Pseudo Code
Pseudo Code
Jeff Atwood wrote about the uselessness of pseudocode a couple of days ago. Jeff’s a
good writer, but…as usual, something seems a little off. I think that he’s drawing the
right conclusion but focusses on the wrong reasons.
The problem with pseudocode is that it’s supposed to do two things at once: relax the
rigour of real code–allow ambiguity–and also provide higher level constructs–supposedly
available in English but not in code.
Ambiguity
Allowing you to use things without fully defining them is useful, as are allowing
synonyms and skipping steps. The first is a necessity any time you work top-down while
prototyping, and the others are helpful in keeping you in the flow of the algorithm. But
there’s the problem: if you intend to get a real algorithm out of this pseudocode, you
should just write *real* code top-down. Calls functions that return undefined, nil or
your language’s Crashy Object of Choice. Then once you make up your mind about how
to implement that fuzzy thing, you’ll have a program. Example:
The difference from pseudocode is that the rest of the algorithm is rigorous, and the fuzzy
parts are clearly marked.
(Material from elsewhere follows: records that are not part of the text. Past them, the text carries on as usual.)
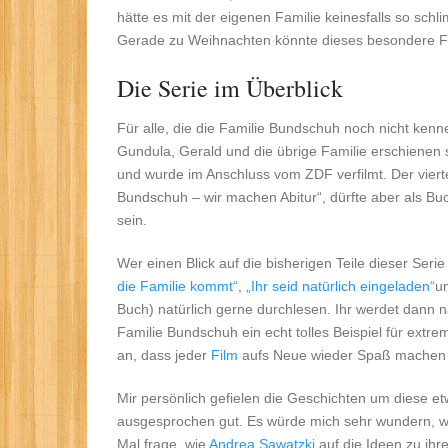
hätte es mit der eigenen Familie keinesfalls so sch
Gerade zu Weihnachten könnte dieses besondere Fi
Die Serie im Überblick
Für alle, die die Familie Bundschuh noch nicht ken
Gundula, Gerald und die übrige Familie erschienen 
und wurde im Anschluss vom ZDF verfilmt. Der vier
Bundschuh – wir machen Abitur“, dürfte aber als Bu
sein.
Wer einen Blick auf die bisherigen Teile dieser Ser
die Familie kommt“
,
„Ihr seid natürlich eingeladen“
u
Buch) natürlich gerne durchlesen. Ihr werdet dann 
Familie Bundschuh ein echt tolles Beispiel für extre
an, dass jeder
Film
aufs Neue wieder Spaß machen 
Mir persönlich gefielen die Geschichten um diese e
ausgesprochen gut. Es würde mich sehr wundern, w
Mal frage, wie
Andrea Sawatzki
auf die Ideen zu ihr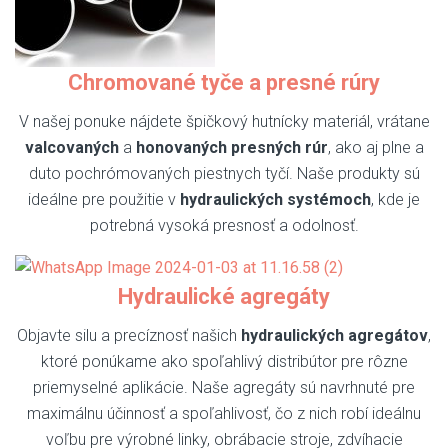
Chromované tyče a presné rúry
V našej ponuke nájdete špičkový hutnícky materiál, vrátane
valcovaných
a
honovaných presných rúr
, ako aj plne a
duto pochrómovaných piestnych tyčí. Naše produkty sú
ideálne pre použitie v
hydraulických systémoch
, kde je
potrebná vysoká presnosť a odolnosť.
Hydraulické agregáty
Objavte silu a precíznosť našich
hydraulických agregátov
,
ktoré ponúkame ako spoľahlivý distribútor pre rôzne
priemyselné aplikácie. Naše agregáty sú navrhnuté pre
maximálnu účinnosť a spoľahlivosť, čo z nich robí ideálnu
voľbu pre výrobné linky, obrábacie stroje, zdvíhacie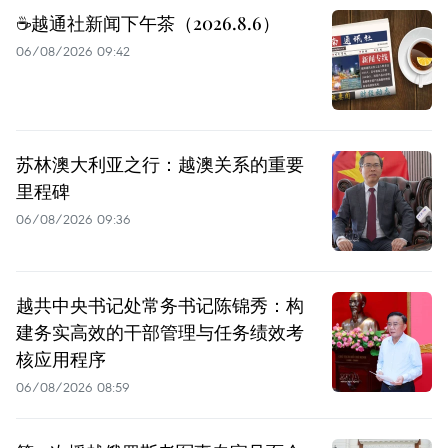
☕️越通社新闻下午茶（2026.8.6）
06/08/2026 09:42
苏林澳大利亚之行：越澳关系的重要
里程碑
06/08/2026 09:36
越共中央书记处常务书记陈锦秀：构
建务实高效的干部管理与任务绩效考
核应用程序
06/08/2026 08:59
This means that you know which parts of your algorithm aren’t
defined, unlike pseudocode, which lets you ignore that. I should be clear. This is an
advantage of pseudocode, but a weak one that is not worth the tradeoff of having
unknown stretches of your algorithm ill-defined. What’s more, you can train yourself to
use undefined functions. It’s easiest if you start in Scheme, where surrounding (some
words with parentheses) is legal syntax. Sure, the program won’t run, but the Haskell
program above doesn’t run either. In Scheme you can get away with a first draft full of
ambiguous, synonym-filled, incomplete code. All you have to do is balance the
parentheses (or get your editor to do it).
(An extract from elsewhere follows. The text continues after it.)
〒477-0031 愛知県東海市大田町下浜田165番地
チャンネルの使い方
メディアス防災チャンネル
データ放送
Pseudocode’s second problem is worse: the assumption is that the pseudocode you use
will be significantly higher level than the code you eventually write. That assumption is
wrong for programmers. For a programmer, pseudocode is invariably just a syntactic
bastardisation of the highest level language he knows. Take my undergrad CS professor:
his pseudocode was Java, with some capitalised keywords (?) and prefix function calls
for linked lists. Also he left out some curly braces.
So, face it, pseudocode is useless for anybody writing in the highest level language they
know. That basically leaves C programmers: In these futuristic days, nearly all C
programmers know at least one high level language. Pseudocode might be useful for
them, if it weren’t so much more useful just to code in the real HLL they know instead.
Your 3-line Haskell program can serve as a useful comment and test case for your 40-line
C program. Your 37-line “C-esque” pseudocode? Not so much. (I’d also like to point out
that we have hundreds of programs lying around that can translate your high level code to
C–they’re called compilers.)
Incidentally, none of this refers to design documents, really, where you *do* want
English sentences describing what the software does and sometimes how it does it. But!
The line will continue to creep up as useful DSLs are defined and used and some
documents should eventually be written as code.